Previous studies show that the association between stock prices and CDS (or bond) spreads is stronger when the financial situation of the firm deteriorates. In other words, stock prices and bond prices (CDS spreads) exhibit a strong positive (negative) correlation in financial distress periods. Several papers aimed to analyze if Merton’s model results were supported by the data, but only at a firm level. Until now, only a few have studied the interaction between stock markets and sovereign CDS markets with mixed results.
Using data from sovereign credit risk and stock index performance of Euro zone countries encompassing the period 2008–2012, I analyze the effects of sovereign financial distress on the dependency between stock markets and CDS markets. The data does not support the claim that the dependency of the markets increases with sovereign financial distress. These conclusions are derived from the analysis of contemporaneous correlations, Granger causality between CDS spread changes and stock indexes returns, and confirmed by a cointegration analysis and by the results from the analysis of an error correction model represented in a state space form where the speed of adjustment is estimated recursively.

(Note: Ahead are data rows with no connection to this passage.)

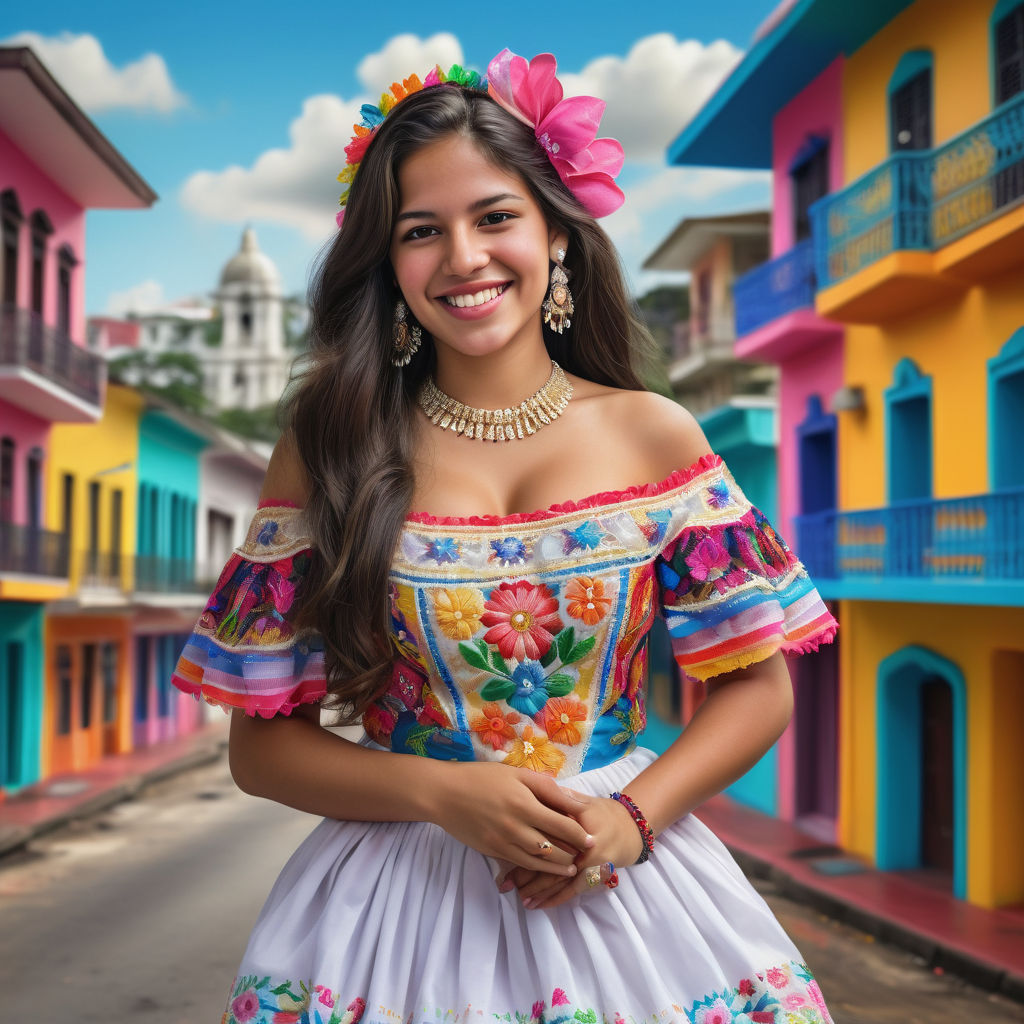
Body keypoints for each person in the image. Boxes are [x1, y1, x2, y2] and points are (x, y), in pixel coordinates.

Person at [172, 49, 838, 1024]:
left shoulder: (653, 434)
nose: (463, 258)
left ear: (556, 235)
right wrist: (446, 796)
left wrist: (629, 819)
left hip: (623, 876)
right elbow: (261, 753)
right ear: (389, 266)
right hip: (391, 910)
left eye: (494, 217)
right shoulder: (328, 449)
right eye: (420, 231)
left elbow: (757, 685)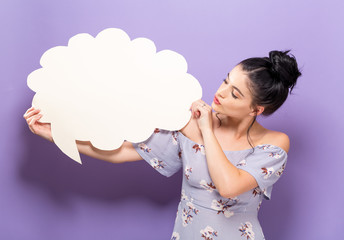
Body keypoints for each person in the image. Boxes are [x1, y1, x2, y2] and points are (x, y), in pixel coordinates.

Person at [24, 49, 302, 240]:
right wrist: (56, 134)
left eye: (235, 94)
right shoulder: (186, 123)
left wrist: (206, 129)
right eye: (225, 81)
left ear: (256, 109)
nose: (220, 93)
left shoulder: (274, 144)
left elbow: (229, 186)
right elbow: (121, 152)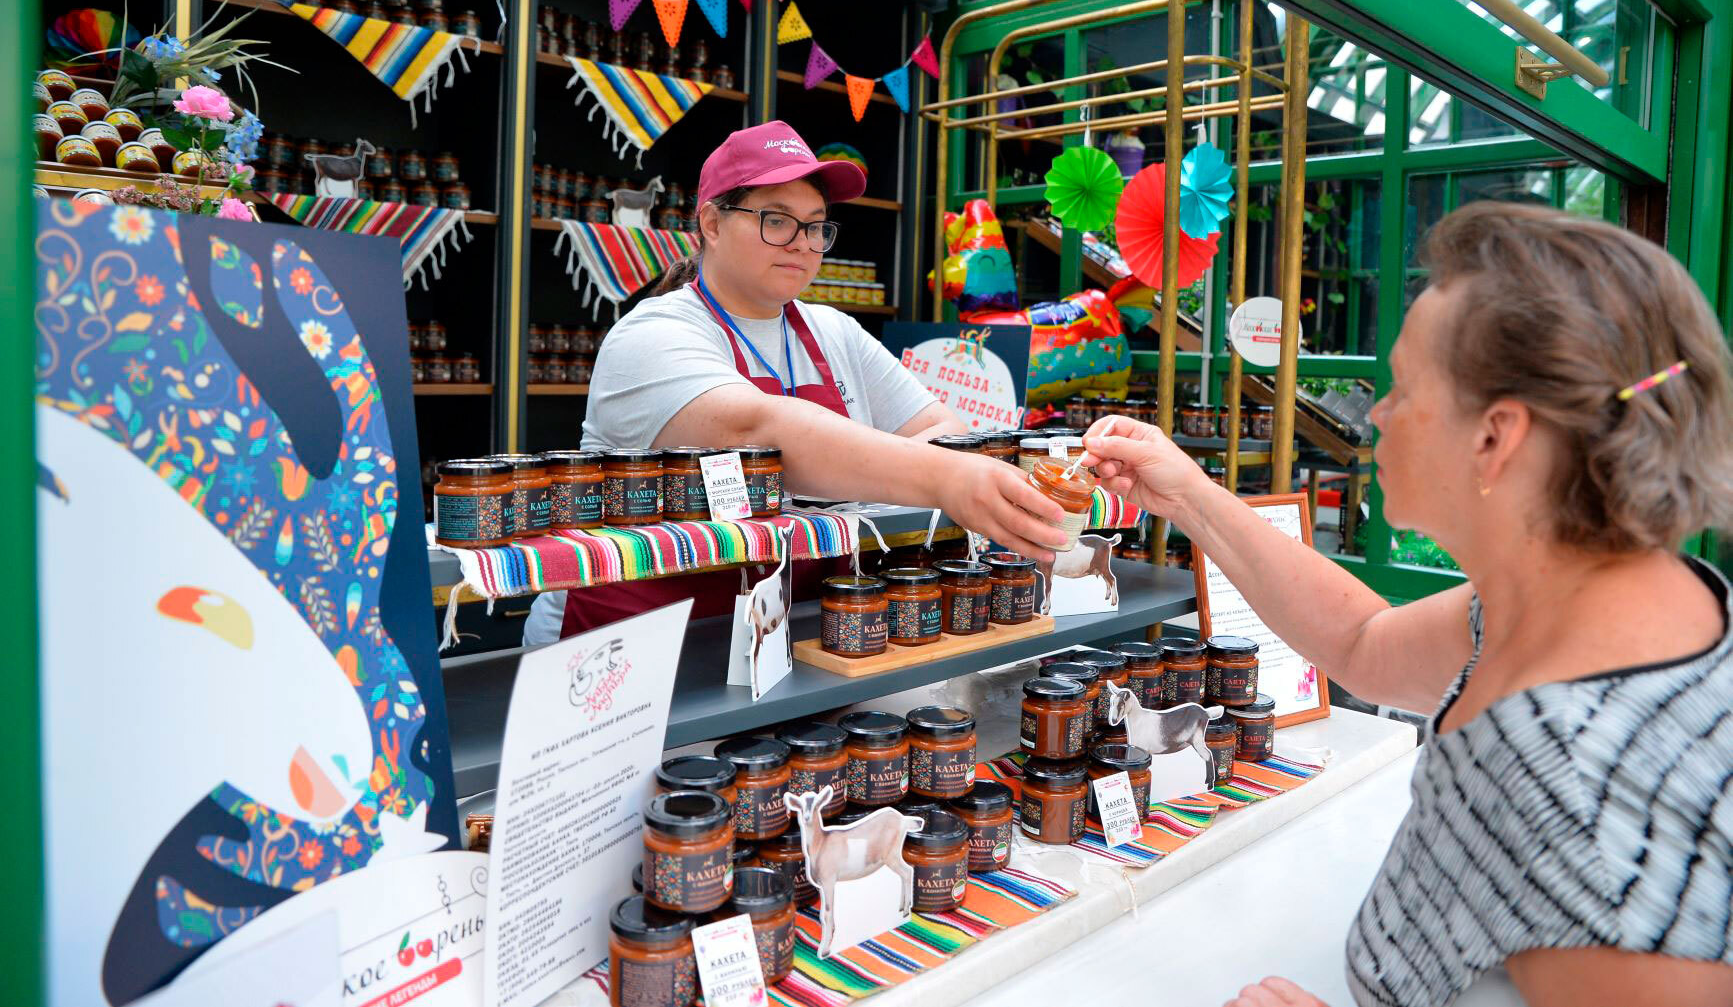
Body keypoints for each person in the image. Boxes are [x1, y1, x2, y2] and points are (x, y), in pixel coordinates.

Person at [1079, 202, 1733, 1007]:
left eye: (1402, 389)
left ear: (1495, 437)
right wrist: (1188, 496)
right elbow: (1363, 641)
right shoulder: (1584, 602)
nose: (1376, 415)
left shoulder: (1574, 784)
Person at [525, 121, 1065, 642]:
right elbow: (756, 429)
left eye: (816, 225)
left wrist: (916, 462)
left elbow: (943, 426)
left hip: (786, 629)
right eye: (777, 220)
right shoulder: (651, 334)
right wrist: (942, 475)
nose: (804, 243)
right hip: (632, 637)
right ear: (711, 224)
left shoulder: (834, 331)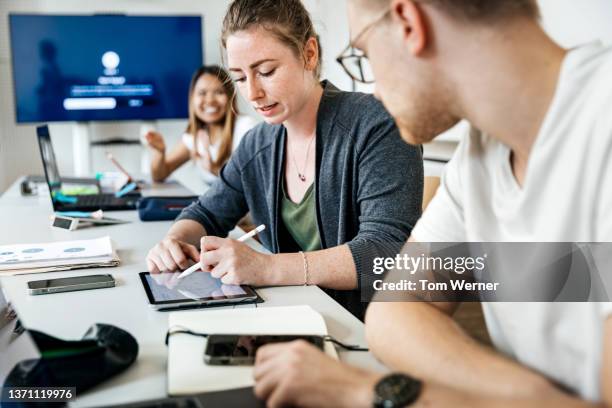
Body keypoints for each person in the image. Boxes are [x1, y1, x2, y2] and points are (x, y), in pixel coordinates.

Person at [252, 0, 612, 407]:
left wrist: (361, 392)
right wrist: (535, 396)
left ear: (410, 23)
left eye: (365, 55)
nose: (375, 90)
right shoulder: (480, 154)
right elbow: (396, 309)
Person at [145, 0, 423, 320]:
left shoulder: (375, 125)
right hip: (293, 321)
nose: (252, 93)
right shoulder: (258, 144)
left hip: (366, 328)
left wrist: (267, 267)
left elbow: (386, 252)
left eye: (266, 71)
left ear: (309, 54)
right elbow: (207, 212)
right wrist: (174, 241)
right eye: (238, 77)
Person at [144, 65, 257, 187]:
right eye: (202, 93)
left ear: (230, 96)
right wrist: (159, 152)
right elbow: (159, 175)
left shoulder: (245, 127)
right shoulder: (195, 136)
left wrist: (214, 170)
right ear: (192, 98)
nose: (210, 100)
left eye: (219, 92)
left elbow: (254, 184)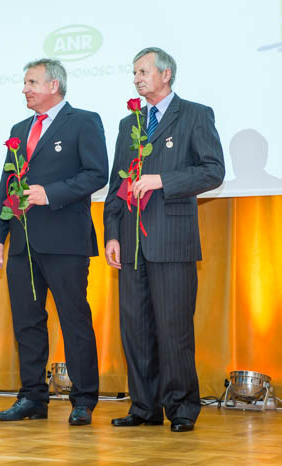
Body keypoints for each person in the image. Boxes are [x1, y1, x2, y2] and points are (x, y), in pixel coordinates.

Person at [103, 47, 225, 432]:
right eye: (134, 73)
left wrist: (163, 180)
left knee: (174, 330)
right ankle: (144, 407)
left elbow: (213, 171)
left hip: (172, 241)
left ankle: (182, 408)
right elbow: (116, 183)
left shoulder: (195, 115)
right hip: (131, 242)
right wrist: (111, 233)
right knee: (135, 330)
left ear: (166, 74)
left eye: (143, 71)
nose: (136, 79)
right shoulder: (130, 123)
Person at [0, 59, 108, 425]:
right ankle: (32, 398)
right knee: (27, 323)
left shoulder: (83, 121)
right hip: (22, 242)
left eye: (31, 82)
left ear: (54, 85)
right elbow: (8, 184)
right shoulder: (19, 129)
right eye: (25, 83)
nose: (25, 89)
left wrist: (50, 193)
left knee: (74, 321)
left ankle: (83, 399)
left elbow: (97, 174)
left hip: (65, 240)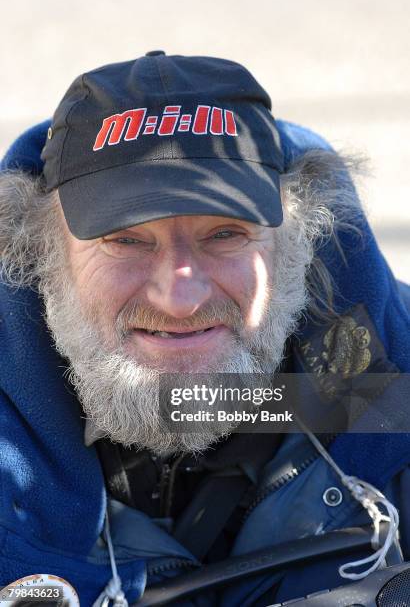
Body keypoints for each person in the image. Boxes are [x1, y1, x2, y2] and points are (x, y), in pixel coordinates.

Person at [0, 52, 409, 607]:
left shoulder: (387, 386)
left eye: (225, 234)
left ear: (298, 239)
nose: (180, 299)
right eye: (125, 240)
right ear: (40, 251)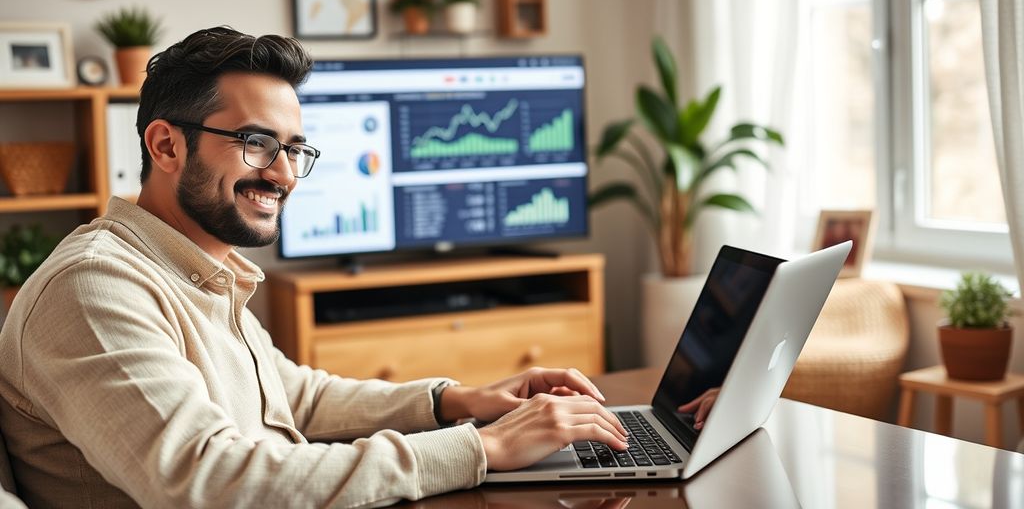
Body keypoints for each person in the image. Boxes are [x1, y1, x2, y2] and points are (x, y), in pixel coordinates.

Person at [0, 27, 628, 508]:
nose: (282, 174)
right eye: (255, 143)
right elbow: (203, 482)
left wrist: (454, 401)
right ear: (166, 145)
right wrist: (484, 447)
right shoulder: (95, 287)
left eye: (294, 149)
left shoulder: (197, 271)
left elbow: (293, 398)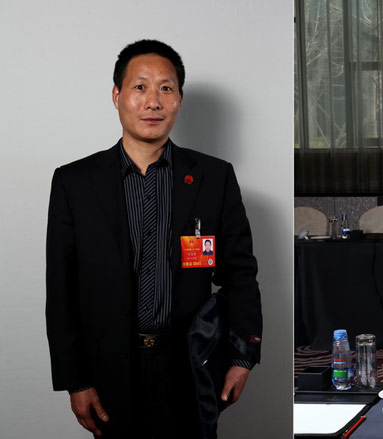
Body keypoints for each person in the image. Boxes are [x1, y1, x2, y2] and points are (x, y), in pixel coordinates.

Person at [46, 39, 262, 438]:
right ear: (117, 95)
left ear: (179, 99)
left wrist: (243, 357)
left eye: (166, 88)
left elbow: (240, 275)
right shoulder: (74, 183)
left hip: (192, 365)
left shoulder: (214, 178)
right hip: (109, 368)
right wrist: (75, 380)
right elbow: (61, 291)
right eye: (140, 86)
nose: (153, 101)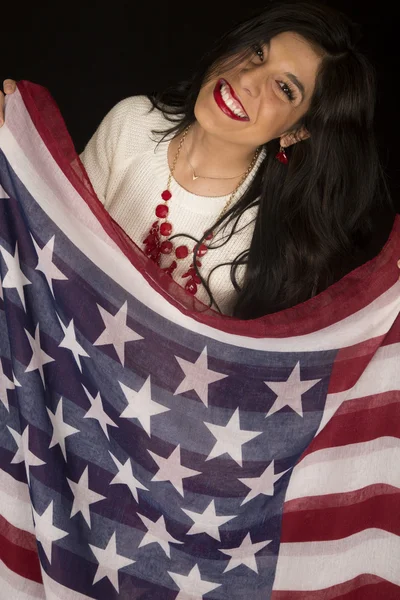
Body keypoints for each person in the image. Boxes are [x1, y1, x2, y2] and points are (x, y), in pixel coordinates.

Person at [1, 0, 398, 319]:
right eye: (258, 52)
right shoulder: (132, 123)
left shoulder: (281, 236)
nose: (246, 78)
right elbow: (49, 240)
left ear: (296, 131)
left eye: (283, 88)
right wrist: (14, 152)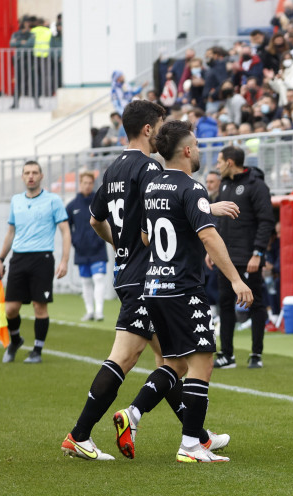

I begin with the computation of the correlation between CDS spread changes and stock indexes returns. The data does not confirm that the correlations between CDS spread changes and stock indexes returns increase monotonically with sovereign financial distress. In particular, downgrades to worse buckets in terms of sovereign financial distress do not always result in the rise of the correlation between the variables. For instance, in the cases of Portugal and Greece, one observes several downgrades along with the reduction of the dependency between the markets.
The presence of Granger causality between stock returns and CDS spreads changes is also analyzed. CDS spreads do not Granger cause stock index returns in Finland and France. Granger causality is also very weak for Austria and The Netherlands. Contrary to what was expected, Granger causality tests reveal that the magnitude of the effects of the stock market on the CDS market declined with downgrades (and credit quality deterioration) in Portugal, Italy, France, Germany, Finland, Belgium, Austria, and The Netherlands. On the other hand, no Granger causality is found for Ireland, regardless of the bucket considered.
The empirical evidence also points towards the rejection of a cointegration relationship in Italy, France, Finland, and The Netherlands, regardless of the level of sovereign credit risk displayed by the country. Austria presents a cointegration relationship between the markets in all of the buckets, but Spain, Belgium, Portugal, and Ireland exhibit a cointegration relation only at the extreme states. In the latter countries, the long-term relationship seems to be stronger in the best and worst conjunctures and weaker in intermediate conjunctures. In Germany, it seems that the long-term relation between the variables became stronger after a bucket downgrade. Thus, one may conclude for the rejection of the hypothesis that the dependency between the stock markets and the sovereign CDS markets surges on financial distress periods. A recursive estimation of the speed adjustment coefficients towards equilibrium is also performed. Only Portugal and Germany present an increase of the speed adjustment parameters consistent with [
1], where the values of the factor loadings increase with financial distress. In some of the countries, the opposite occurs, and the speed adjustment parameters decline with credit quality deterioration.
Finally, I analyze the interaction of stock market volatility and CDS market volatility. The results do not support the hypothesis that volatility propagation increases during financial distress periods. On the contrary, for some cases, the data suggests that the lead-lag relationships between the two markets volatility are stronger during stable periods.